There was a meeting of the local chapter of the American Civil Liberties Union, to which Michael belonged, that evening out at Southern Methodist University. Michael had arranged to meet a fellow research engineer from Bell Helicopter, Frank Krystinik, and his wife there, and invited Lee to come along.
1548
It was a thirty-five-minute drive to the university, and Michael used the opportunity to explain the purpose of the ACLU, which was pretty much limited to the preservation of civil rights. Oswald knew nothing about the organization and seemed mystified by its lack of political ideology.
1549

The meeting—Lee’s second and last encounter with political activists in America—began with a showing of a film about a popular politician from Washington state who had lost his bid for reelection as a result of a smear campaign based on the fact that his wife had once been a member of the Communist Party. Afterward, the group discussed the film and what might be learned from it. Someone said something to the effect that members of the John Birch Society should not be considered anti-Semitic simply because they were Birchers. Lee objected. He rose and, speaking clearly and coherently, said that he had attended a meeting just two nights before where he had heard a number of anti-Semitic and anti-Catholic statements by people on the platform, including General Walker.

Activities
**a.** Write out the part of the passage about the ACLU meeting between "There was a" and "of political ideology.", inclusive.
**b.** List every organization, company, or school named in the passage about the ACLU meeting.
The rows have no connection to the passage about the ACLU meeting.

Records from a data source:
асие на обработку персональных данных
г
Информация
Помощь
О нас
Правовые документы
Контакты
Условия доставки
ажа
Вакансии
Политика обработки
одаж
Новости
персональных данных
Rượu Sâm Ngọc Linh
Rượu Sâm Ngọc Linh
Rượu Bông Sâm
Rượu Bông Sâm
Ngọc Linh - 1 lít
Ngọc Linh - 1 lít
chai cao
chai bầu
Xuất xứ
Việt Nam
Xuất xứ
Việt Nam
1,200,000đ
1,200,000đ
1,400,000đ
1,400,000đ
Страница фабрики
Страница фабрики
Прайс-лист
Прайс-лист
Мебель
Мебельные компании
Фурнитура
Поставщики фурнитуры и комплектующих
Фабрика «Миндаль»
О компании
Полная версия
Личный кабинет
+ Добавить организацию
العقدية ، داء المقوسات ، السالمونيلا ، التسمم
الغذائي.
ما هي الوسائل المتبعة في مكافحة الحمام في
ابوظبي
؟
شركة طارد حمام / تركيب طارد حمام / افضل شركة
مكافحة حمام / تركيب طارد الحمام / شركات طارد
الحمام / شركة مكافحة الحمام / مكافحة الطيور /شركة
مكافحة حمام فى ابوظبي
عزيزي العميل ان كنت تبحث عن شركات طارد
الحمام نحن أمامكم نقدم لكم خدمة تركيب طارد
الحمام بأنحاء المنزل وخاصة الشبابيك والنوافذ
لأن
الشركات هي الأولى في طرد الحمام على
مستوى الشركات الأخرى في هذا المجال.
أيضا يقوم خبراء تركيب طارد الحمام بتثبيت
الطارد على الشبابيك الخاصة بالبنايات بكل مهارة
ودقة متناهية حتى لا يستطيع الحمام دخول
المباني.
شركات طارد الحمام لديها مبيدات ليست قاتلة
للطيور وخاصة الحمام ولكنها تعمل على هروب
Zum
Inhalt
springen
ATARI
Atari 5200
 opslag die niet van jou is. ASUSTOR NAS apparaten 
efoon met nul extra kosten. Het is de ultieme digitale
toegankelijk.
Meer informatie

List of solutions
**a.**
There was a meeting of the local chapter of the American Civil Liberties Union, to which Michael belonged, that evening out at Southern Methodist University. Michael had arranged to meet a fellow research engineer from Bell Helicopter, Frank Krystinik, and his wife there, and invited Lee to come along.
1548
It was a thirty-five-minute drive to the university, and Michael used the opportunity to explain the purpose of the ACLU, which was pretty much limited to the preservation of civil rights. Oswald knew nothing about the organization and seemed mystified by its lack of political ideology.

**b.**
American Civil Liberties Union (ACLU)
Southern Methodist University
Bell Helicopter
Communist Party
John Birch Society